Es ist wie eine kleine Schonfrist vor den langen Fahrten. Es gab viel vorzubereiten: Unterwasserschiffsreinigung (auf den Galapagos Inseln ist jedwede Einfuhr organischer Organismen verboten, so kommen Taucher, um dein Unterwasserschiff bei Einreise auf Algen und Seepocken zu untersuchen), Fumigation Zertifikat (Giftsprühen im Boot aus denselben Gründen), man muss seinen Mülltrennungsplan, seine Blackwatertankanlage und seine AIS Daten öffentlich aushängen und kundtun, man braucht ein Autographo, um überhaupt einreisen zu dürfen - ja, die Ecuadorianer und sicherlich auch viele Naturschützer dieser Erde haben einen straffen Plan für diese Inseln erarbeitet und möglicherweise ist das ja auch ein Grund dafür, warum sie immer noch so aussehen. Denn gerade für Segler haben diese Inseln noch einen anderen Wert als den der unangetasteten Naturphänomene: Sie liegen strategisch günstig auf dem Weg über den weiten Pazifik. Statt 4300 sm sind es so 1000 und 3300, was statt 30-40 Seetage eben ca. 8-10 und 18-24 bedeutet. Das ist ein relevanter Unterschied, auch was Proviantierung und Mannschaftswohlsein angeht. 
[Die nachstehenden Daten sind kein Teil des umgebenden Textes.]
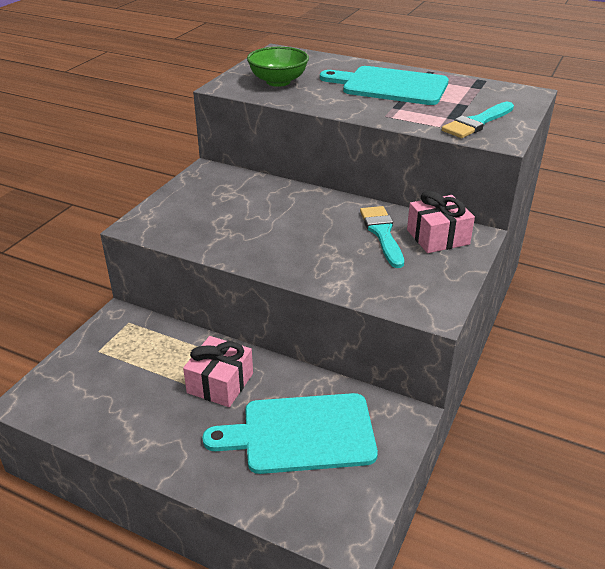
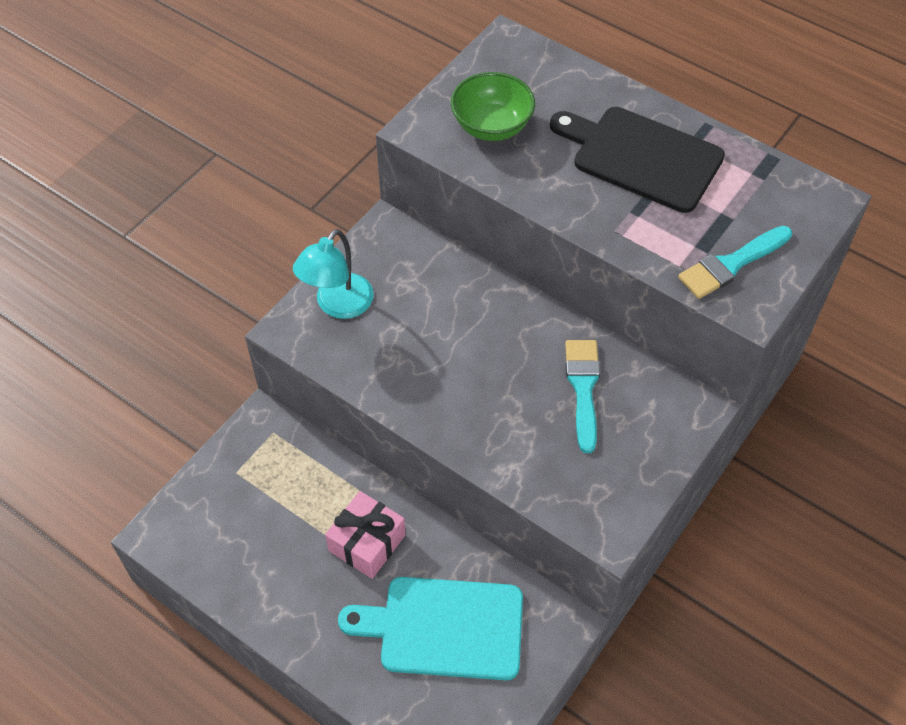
camera: 10 degrees right, 20 degrees up
turquoise cutting board [320,66,449,105] -> black cutting board [550,107,725,213]
pink gift [407,191,475,253] -> none
none -> turquoise lamp [293,229,374,319]

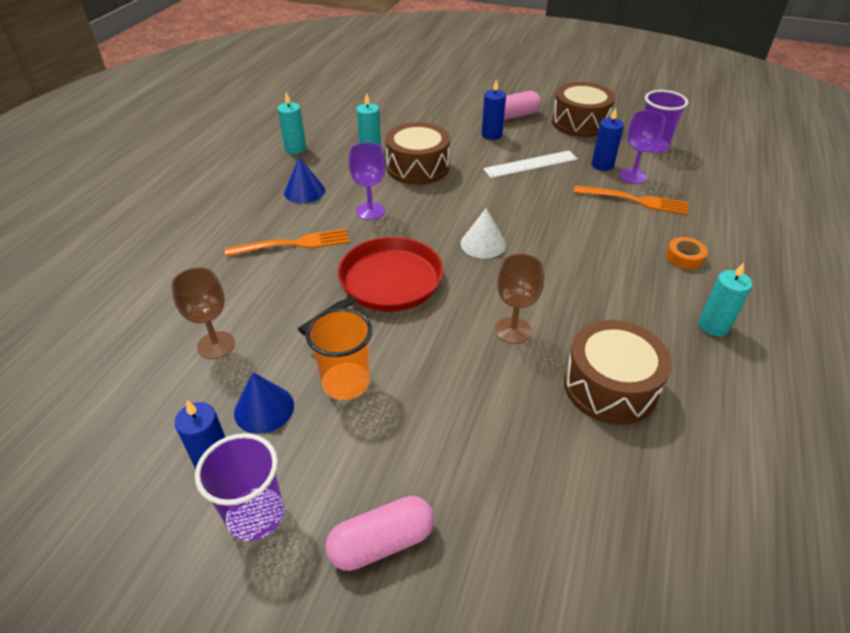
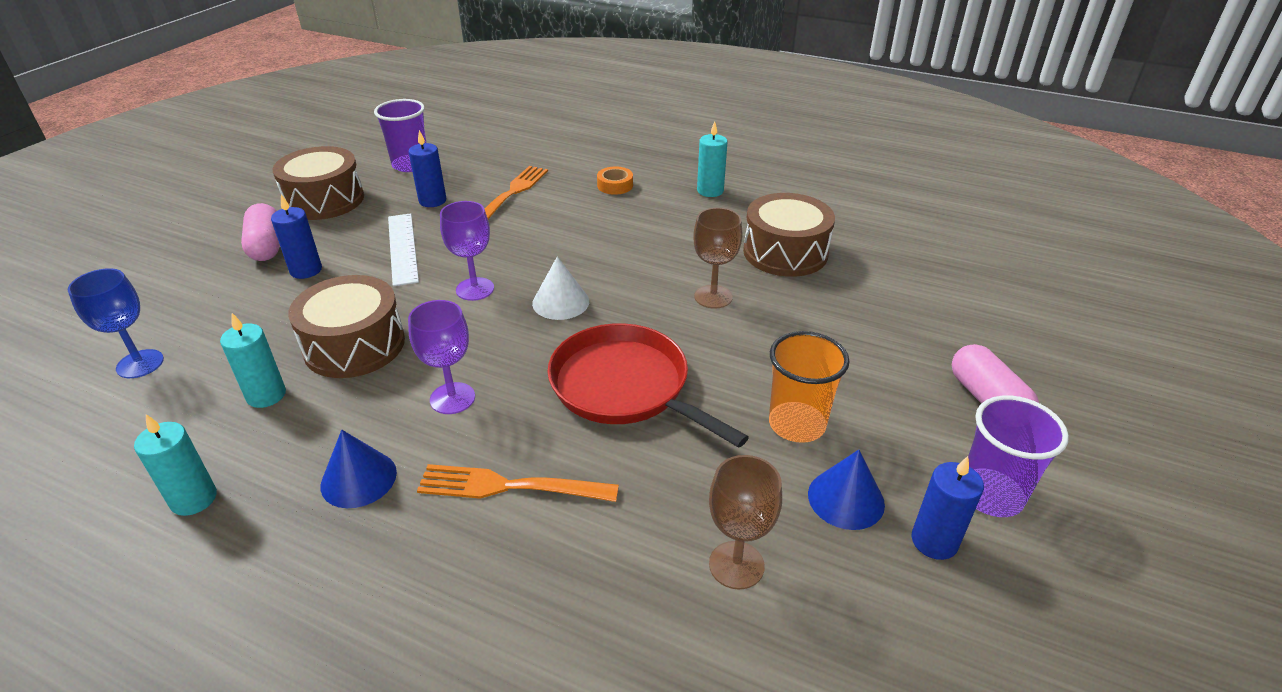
camera: 85 degrees left, 5 degrees down
orange fork [225,229,350,257] -> orange fork turned 75 degrees counterclockwise [417,464,619,502]
purple goblet [620,110,665,184] -> purple goblet moved to [440,201,494,301]
none -> blue goblet [68,268,164,378]

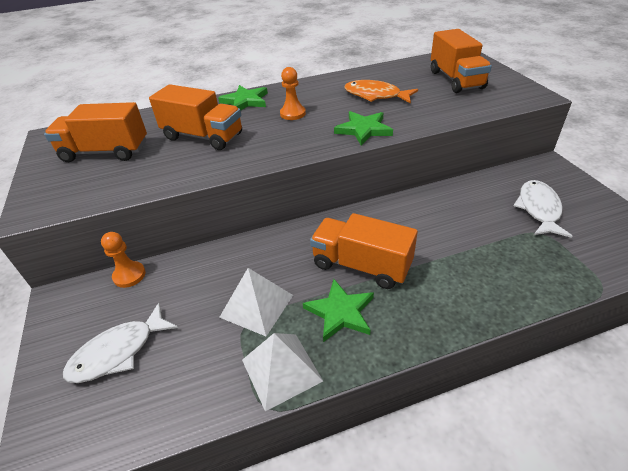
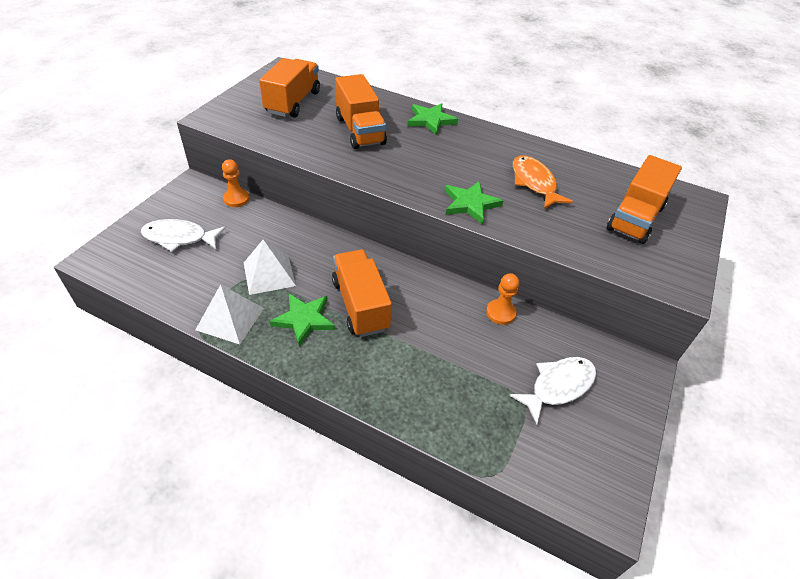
camera: 40 degrees right, 5 degrees up
orange truck [44,102,147,162] -> orange truck turned 60 degrees clockwise [259,58,320,118]
orange pawn [280,67,306,120] -> orange pawn moved to [486,273,519,325]

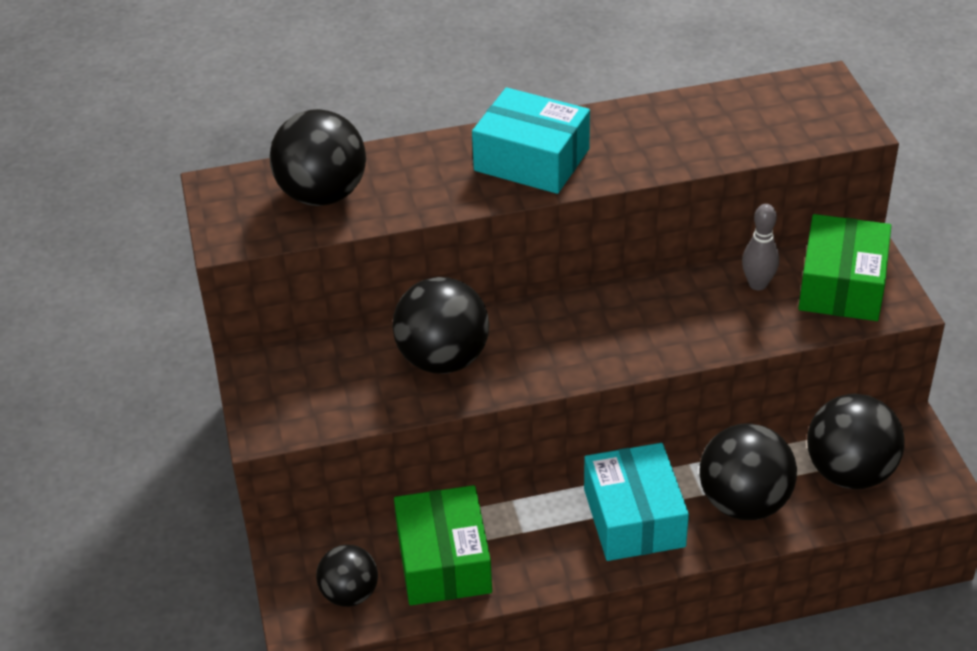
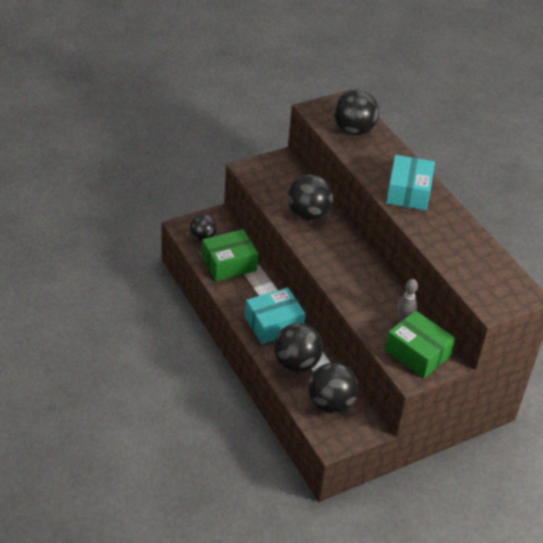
camera: 70 degrees right, 0 degrees up
green box [798,214,891,321] -> green box turned 45 degrees clockwise [385,311,455,378]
Doch wie gesagt, noch ist es nicht so weit! Wir liegen vor diesen herrlichen Stränden, die meisten Inseln unbewohnt, zusammen mit der Magic und der Blue Zulu, machen Familienurlaub, Lagerfeuer am Strand, um die gefangenen Fische zu braten, Piña Colada aus frischen Kokosnüssen und Ananas machen, die neun Kinder - auch wenn Noa und Emerson über 18 sind - spielen den ganzen Tag miteinander, durchforschen Wald und Wasser, fahren Dinghy, schwimmen, spielen Pferd und feiern Geburtstage miteinander. Nachts ist ein unglaublicher Sternenhimmel, Regen haben wir seit Wochen keinen mehr gesehen und tagsüber ist alles strahlend blau. 

Ein wunderbarer Ort um noch mal Kraft und Schlaf zu tanken, um Erfahrungen auszutauschen und sich Tipps zu geben. Ja, wir genießen diese Zeit sehr, und sind doch auch in Gedanken schon oft bei der bevorstehenden Langstrecke, die für alle und alles sicherlich eine große Herausforderung wird.